The morning after the Oscars, a full-page ad appeared in The New York Times. It had a photo of the Mumbai cityspace and a "Who Wants To Be a Millionaire?" gameboard. "Why do millions of people die from treatable diseases every year?" it asked. "A. They're poor. B. They lack access to medication. C. They're not our problem. D. It is written." The words "Slumdog Millionaire" weren't anywhere on the page, but the look, the vibe, and the allusion were unmistakable. The organization that placed the ad was a not-for-profit pharmaceutical company called the Institute for OneWorld Health.
The ad kicked off a yearlong campaign to bring attention to global poverty--and specifically to OneWorld's strategy of tackling poverty by making medicine. (As Fast Company wrote about when we named OneWorld Health one of our Social Enterprises of the Year in December, its first drug is a treatment for leishmaniasis.) The Slumdog-centric campaign is also an unusual spin on cause-related marketing.
Typically, it's corporations and for-profits that piggyback off a
cause. Here, it's a not-for-profit capitalizing on a pop-culture
"brand," totally independent of the film's makers or its distributor,
"Let's be honest: For a feel-good movie, watching 'Slumdog Millionaire' doesn't feel very good until the end of the film," CEO Richard Chin wrote on the Huffington Post. "How the Western world channels its enthusiasm for 'Slumdog Millionaire' into meaningful action will be the test of whether this feel-good movie can do good, too."
To that end, OneWorld followed up the print ad with two weeks of online ads at nytimes.com. And various other non-Slumdog-related parts of the campaign will unfold over coming months; in the run-up to Mother's Day, for instance, Pandora Jewelry will sell a charm bracelet shaped like a microbe--what Mom has always wanted!--with the slogan "Charm your mother and save a life" and proceeds to support OneWorld Health.
The OneWorld Health team had been talking about the movie for months, but it wasn't until just after the film's success at the Golden Globes that its publicity plans crystallized. "Suddenly we didn't have to fly people to India so that they can see the disease and the living conditions," OneWorld Health VP Jim Hickman told me at the Skoll World Forum for Social Entrepreneurship. "There are moments in time when people are collectively focused, and if you can get into that discussion, you can have a real impact." (OneWorld Health is a past winner of the Skoll Foundation's Social Entrepreneurship Award.)

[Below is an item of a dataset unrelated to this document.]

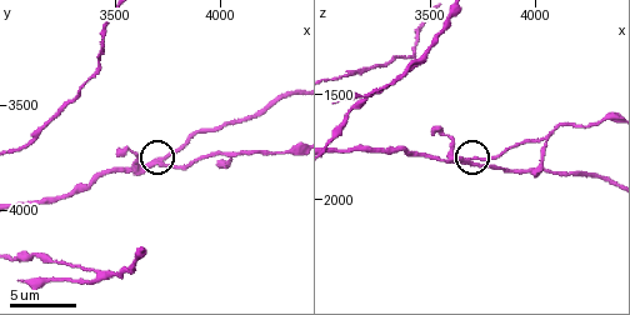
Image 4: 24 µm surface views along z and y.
view(3d, 6 µm, (3720, 3780, 1820))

It was the first time that OneWorld Health had ever bought ads in The New York Times, and the organization was pleased with the results. On the day of the ad, traffic to OneWorld Health's Website nearly quadrupled. During the duration of the online run, traffic was up 50%. The organization saw a small bump in donations. And it doubled the number of people on its Facebook Causes page.
OneWorld Health is now pondering ways to better exploit social media, which "has made campaigns like this so much easier," Hickman says. It's also thinking about whether to run more such advertising. He wouldn't give me any other specific benchmarks or targets, other than simply to "raise awareness" and, obviously, more money. But he did wryly note that the firm that created the Slumdog ads was GMMB, the Washington agency that now has Chris Hughes on its team and worked on Obama '08. "Everyone," Hickman notes, "hopes to replicate the Obama campaign's success."